TASK DESCRIPTION »
From the to_tsvector mailing-list message, return the passage starting at "Concretely, as attached." up to and including "didn't find any.", copied character for character.

PASSAGE TO READ »
=-=-=
Quick Links

Re: BUG #18080: to_tsvector fails for long text input

From:	Tom Lane <tgl(at)sss(dot)pgh(dot)pa(dot)us>
To:	Alvaro Herrera <alvherre(at)alvh(dot)no-ip(dot)org>
Cc:	uwe(dot)binder(at)pass-consulting(dot)com, pgsql-bugs(at)lists(dot)postgresql(dot)org
Subject:	Re: BUG #18080: to_tsvector fails for long text input
Date:	2023-09-22 17:48:59
Message-ID:	1056584.1695404939@sss.pgh.pa.us
Views:	Whole Thread \| Raw Message \| Download mbox \| Resend email
Thread:
Lists:	pgsql-bugs

I wrote:
> Yeah. My thought about blocking the error had been to limit
> prs.lenwords to MaxAllocSize/sizeof(ParsedWord) in this code.

Concretely, as attached. This allows the given test case to
complete, since it doesn't actually create very many distinct
words. In other cases we could expect to fail when the array
has to get enlarged, but that's just a normal implementation
limitation.

I looked for other places that might initialize lenwords
to not-sane values, and didn't find any.

BTW, the field order in ParsedWord is such that there's a fair
amount of wasted pad space on 64-bit builds. I doubt we can
get away with rearranging it in released branches; but maybe
it's worth doing something about that in HEAD, to push out
the point at which you hit the 1Gb limit.
=-=-=
DATASET CONTENT »
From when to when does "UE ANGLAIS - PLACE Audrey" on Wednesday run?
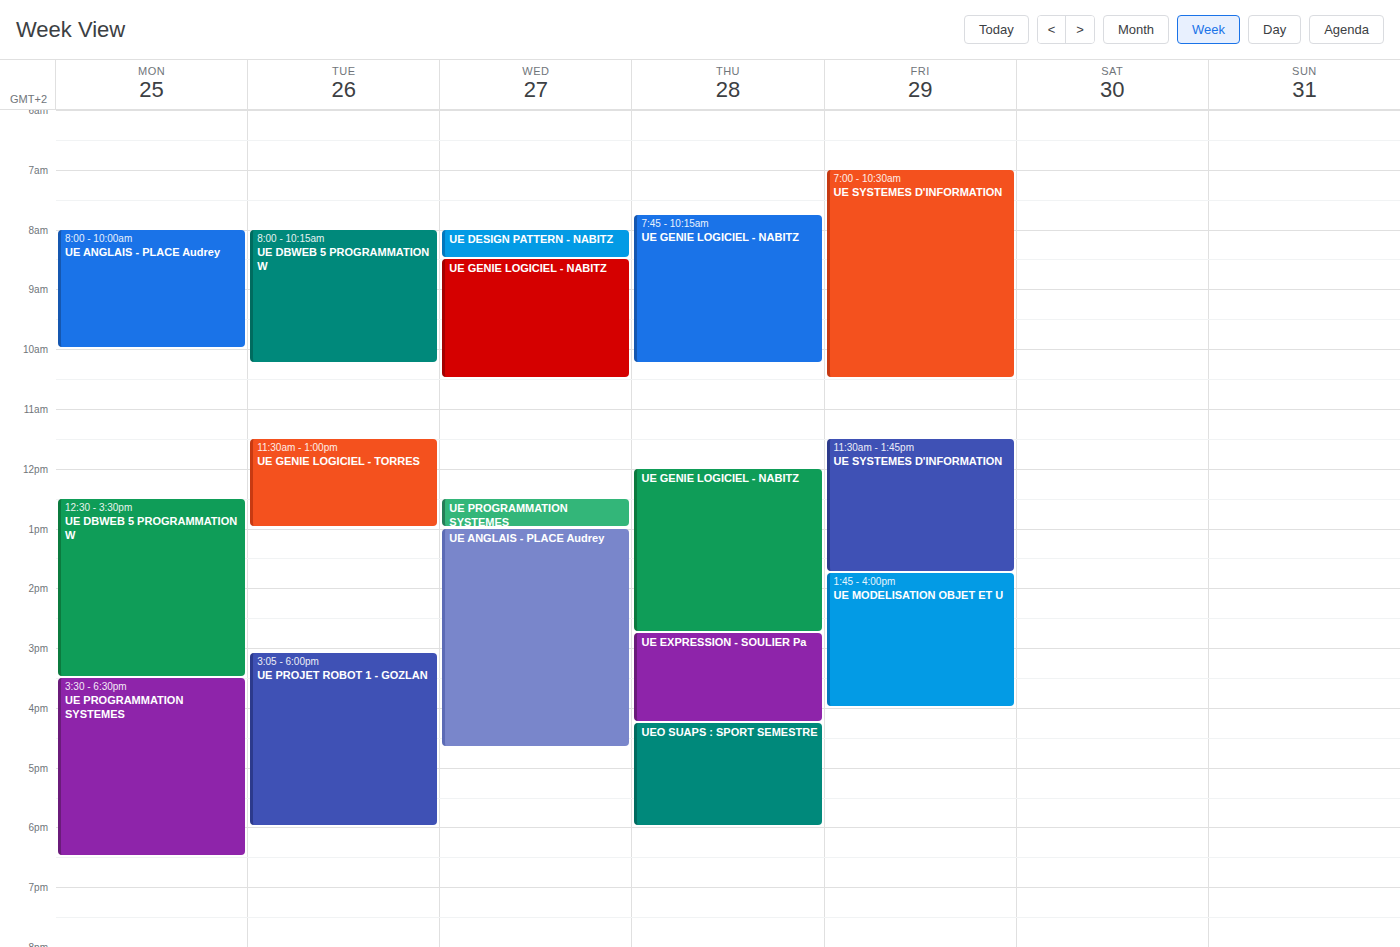
1:00 PM to 4:40 PM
=-=-=
WORKED ANSWER »
Concretely, as attached. This allows the given test case to
complete, since it doesn't actually create very many distinct
words. In other cases we could expect to fail when the array
has to get enlarged, but that's just a normal implementation
limitation.

I looked for other places that might initialize lenwords
to not-sane values, and didn't find any.